[EMAIL PROTECTED] (Nathan Wiger) wrote on 12.08.00 in <[EMAIL PROTECTED]>:
> Here's a step-by-step process for supporting both that I propose.
> Suggestions welcome:
>
> 1. If called as an indirect object function (in the form currently
> proposed), steps 2-3 are skipped and the handler specified is
> automatically invoked.
>
> 2. The top-level open() looks to see the file is a valid URI, namely:
>
> [method] :// [resource]
>
> If so, method becomes the handler, the :// is stripped, and the rest
> is passed to the handler. If no handler by that name has been
> registered, undef is returned.
Bad. Not all URIs follow that syntax. (Think mailto: or news:, for
example.) There's also scheme-less relative URIs, but let's not go there.
Of course if you just look at the ":", you get in trouble with everything
that can have a : in the filename.
So I think a better way would be:
2. The top-level open() looks to see the file looks like an URI, namely:
($scheme, $scheme_specific_part) = /^([a-z][a-z0-9.+-]*):(.*)$/i
and if there is a registered handler for (lc $scheme).
If so, (lc $schene) becomes the handler, and $scheme_specific_part
is passed to the handler.
For details on URI syntax, see (IETF) RFC 2396, and yes, case *is*
insignificant in URI schemes. Note that drive letters (and many MacOS
volume names) are followed by ":" and thus *do* look like URI schemes,
this is why the above tests for a registered handler. (You can register 26
default handlers under Windows/DOS, but I trust you don't want to register
a default handler per mounted MacOS volume. And then there are filenames
like "LPT1:" ... please let's not go there.)
I might note in passing that I have a web mirroring application that uses
Web URLs as-is as Unix filenames, yielding directories named "http:" and
"ftp:". I'd obviously need to explicitely disambiguate this.

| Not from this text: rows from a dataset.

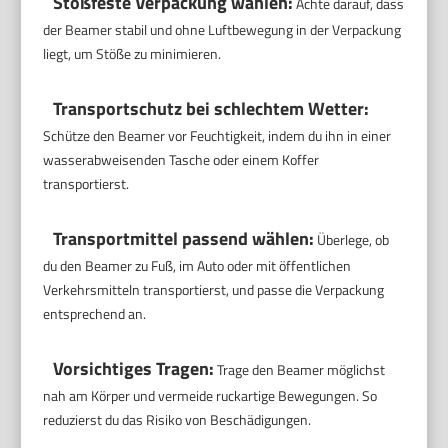
Stoßfeste Verpackung wählen:
Achte darauf, dass
der Beamer stabil und ohne Luftbewegung in der Verpackung
liegt, um Stöße zu minimieren.
Transportschutz bei schlechtem Wetter:
Schütze den Beamer vor Feuchtigkeit, indem du ihn in einer
wasserabweisenden Tasche oder einem Koffer
transportierst.
Transportmittel passend wählen:
Überlege, ob
du den Beamer zu Fuß, im Auto oder mit öffentlichen
Verkehrsmitteln transportierst, und passe die Verpackung
entsprechend an.
Vorsichtiges Tragen:
Trage den Beamer möglichst
nah am Körper und vermeide ruckartige Bewegungen. So
reduzierst du das Risiko von Beschädigungen.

There's also the current < +> etc. syntax. Do we want to do something
about it? What?
> 3. If no handler was found (the path was not a URI), then the default
> 'file' handler is used.
Well, maybe not. The syntax of file: URIs is not (necessarily) exactly the
same as that of native filenames, so maybe this should not be the same
handler. (Look at DOS/Windows filenames for pretty obvious examples. Then
there are % escapes.)
But this is only a nit.
> 4. The handler's open is called. Any special operations are done by
> the individual handler. For example, the 'file' handler might be
> equipped to auto-determine if something is a directory and, if so,
> fork the 'dir' handler. The handler's open returns a fileobject
> or undef.
I have the uncomfortable feeling that somewhere, out there, we'll hit a
filesystem that can have files and directories with exactly identical
names. Especially as Linus was just seen writing in support of that idea
on the linux-kernel mailing list.
MfG Kai